À la manière d’une boîte à jouets, le rideau de scène du ballet Parade imbrique plusieurs histoires. Son fond est tapissé d’un papier peint ouvert sur un paysage où l’on distingue les ruines d’une arche et, au loin, une chaîne de montagnes bleues qu’encadrent de lourds rideaux retroussés sur leur côté. Aux pans de tissus baillant et aux pompons de passementeries est associée une grande toile préparée d’un vert pomme comme pour un portrait de Corneille de Lyon. L’ensemble tient à peine. Ce fourre-tout de cagette feutrée contient une dizaine de figurines en arrêt, patientant le temps que reprennent les histoires dans lesquelles elles étaient impliquées. Librement agencées, vêtues de costumes bigarrés, elles s’apparentent à un ouvrage de marqueterie inachevé où, losanges, trapèzes et triangles ont été organisés par un malicieux hasard.

Parmi elles, une grande jument ailée blanche lèche son poulain. Juchée sur son dos, une jeune fille joue avec un singe posté tout en haut d’une échelle bariolée de bleu, de blanc et de rouge. Celle-ci, adossée à l’un des plis de rideau qui matelasse l’espace, tient presque par miracle.
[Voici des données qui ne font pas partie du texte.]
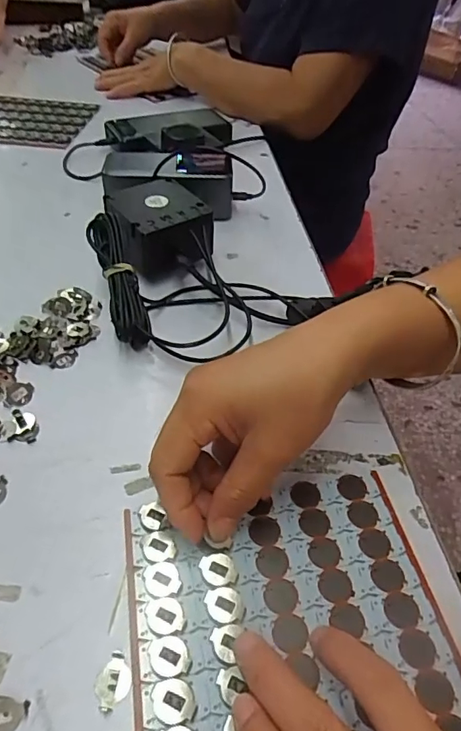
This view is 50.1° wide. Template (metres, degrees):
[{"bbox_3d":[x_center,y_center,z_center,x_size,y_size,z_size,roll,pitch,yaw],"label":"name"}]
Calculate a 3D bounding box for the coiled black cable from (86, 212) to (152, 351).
[{"bbox_3d":[-0.087,-0.067,0.384,0.026,0.023,0.112,-15,73,-17],"label":"coiled black cable"}]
Ce petit spectacle d’équilibriste est observé par la tablée toute proche où déjeunent quatre hommes encostumés accompagnés d’un eunuque coiffé d’un turban et de deux jeunes femmes dont l’une, éplorée, est pendue aux bras de l’arlequin habillé de vert et de blanc. À table on joue de la guitare, on boit et on lève son verre.

La joie de cet instant est sur le point de basculer. Picasso l’a représenté sur un plancher aux lignes vertigineuses, annonçant le moment où, renversée par une main enfantine, la boîte va se retourner et bazarder au sol tout son contenu.